Now, let's discuss what a programming language is. It is source code that is somehow directly converted into instructions that the processor uses to execute some algorithm. These algorithms use data on the stack and the heap in order to process input, perform calculations, and then generate some kind of output. For example, given a simple program that adds two numbers, the algorithm reads two inputs, performs a mathematical calculation, then outputs the result.

Alan Turing was one of the first to describe computer logic, the Turing Machine. This machine had three parts; the main processor, registers that informed the processor of its state, and an infinitely long tape to read from, and store to, data used in its operation. This basic description of a Turing Machine is the same general philosophy that all modern devices are built on. The code, stack, and heap memory areas are, more or less, the three parts of the Turing Machine.

Given this, we can now examine the evidence for or against HTML as a programming language. There is no access to a code section, there is no stack, no control statements, no allocation of dynamic memory objects, no addresses or references, or anything else remotely approaching the description of a virtual machine or processor. Some people will make an argument that a collection of pages form a Turing Machine, but that only points to the file structure being a finite automata. The HTML itself is still just data.

In reality, the HTML is parsed in to a data structure called the Document Object Model. This DOM is loaded into the browser's heap memory, and then rendered as output on the screen or destined for a PDF or printer. At no point does the DOM implement any algorithms. It is used for input for the rendering engine, a part of the browser's code, in order to generate output. This is not the same as being a program whose instructions are executed one at a time in order.

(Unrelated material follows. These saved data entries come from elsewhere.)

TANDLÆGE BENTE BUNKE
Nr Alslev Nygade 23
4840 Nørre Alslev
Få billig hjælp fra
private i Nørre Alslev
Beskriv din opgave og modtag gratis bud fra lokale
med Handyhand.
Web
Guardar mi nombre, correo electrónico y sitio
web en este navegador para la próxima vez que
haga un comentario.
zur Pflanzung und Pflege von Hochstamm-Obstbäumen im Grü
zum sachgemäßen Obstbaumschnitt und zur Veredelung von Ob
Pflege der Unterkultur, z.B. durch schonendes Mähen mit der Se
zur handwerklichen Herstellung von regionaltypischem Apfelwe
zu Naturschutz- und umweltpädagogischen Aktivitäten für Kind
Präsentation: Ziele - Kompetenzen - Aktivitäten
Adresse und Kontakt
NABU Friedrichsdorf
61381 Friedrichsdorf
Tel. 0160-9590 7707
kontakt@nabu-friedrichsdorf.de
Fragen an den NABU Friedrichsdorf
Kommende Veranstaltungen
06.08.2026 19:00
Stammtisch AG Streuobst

As further evidence against HTML being a programming language, one should note that code cannot modify code. You can generate and execute code on the fly, but you cannot directly modify code from code in virtually any language. If HTML was a programming language, then JavaScript should not be able to modify it directly, as this would be a major security risk. HTML already has plenty of potential security vulnerabilities without also being an executable set of instructions.

We have different terms to define a job's skill set. Designers work only with things considered data, including HTML, images, and so on. Programmers work only with programming languages, typically text apps and server-side code. Developers take on the role of both programmers and designers, utilizing CSS, HTML, and JavaScript in equal parts. In each of these three roles, significantly skilled people earn a very respectable living.

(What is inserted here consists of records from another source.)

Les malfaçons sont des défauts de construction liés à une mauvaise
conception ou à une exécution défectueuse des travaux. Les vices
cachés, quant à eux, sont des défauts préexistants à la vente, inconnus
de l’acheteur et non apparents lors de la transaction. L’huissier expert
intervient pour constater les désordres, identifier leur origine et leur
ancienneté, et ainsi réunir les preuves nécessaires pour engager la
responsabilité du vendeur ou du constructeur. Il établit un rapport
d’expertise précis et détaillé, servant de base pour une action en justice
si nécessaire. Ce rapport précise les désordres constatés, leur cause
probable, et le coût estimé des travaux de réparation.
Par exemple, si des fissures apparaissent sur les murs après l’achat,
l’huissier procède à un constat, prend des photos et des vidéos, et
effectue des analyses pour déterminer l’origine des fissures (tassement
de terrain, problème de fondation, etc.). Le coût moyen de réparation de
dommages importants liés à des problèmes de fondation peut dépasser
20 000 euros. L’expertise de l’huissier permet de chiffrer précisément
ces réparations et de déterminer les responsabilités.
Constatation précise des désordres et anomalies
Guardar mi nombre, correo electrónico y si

The area of Information Technology is that of Computer Science. Science is a collection of knowledge, and that includes classifying various types of data. We cannot call HTML a programming language and preserve the purity of that scientific knowledge. HTML is not, by any technical definition, a programming language. It doesn't compile to code, is not executed in a real or virtual processor, it can be modified in real-time by JavaScript, and it cannot perform even the most simple calculations or conditional branches without CSS or JavaScript. It is truly a document format, much like a Word Document or PDF.

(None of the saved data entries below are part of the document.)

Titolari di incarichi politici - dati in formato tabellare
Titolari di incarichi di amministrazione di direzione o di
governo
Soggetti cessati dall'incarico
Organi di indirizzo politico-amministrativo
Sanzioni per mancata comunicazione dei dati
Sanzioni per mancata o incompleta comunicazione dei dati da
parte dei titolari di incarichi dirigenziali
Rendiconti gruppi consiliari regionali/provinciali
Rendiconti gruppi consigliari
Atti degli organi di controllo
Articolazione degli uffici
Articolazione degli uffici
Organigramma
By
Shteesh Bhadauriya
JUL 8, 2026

In conclusion, we should now understand two things. HTML is not a programming language, as it has none of the hallmarks of what we consider a programming language, and HTML is a vitally important tool for any developer and designer working on web-based applications, as anything with a web-based UI must use HTML at some level. Those that use HTML effectively are definitely in high demand, and will continue to be so for the foreseeable future. Nobody is trying to "gate keep" anybody by defining HTML as not-a-programming-language. They are simply using the pure definition of what a programming language is, and wish to see the term preserved.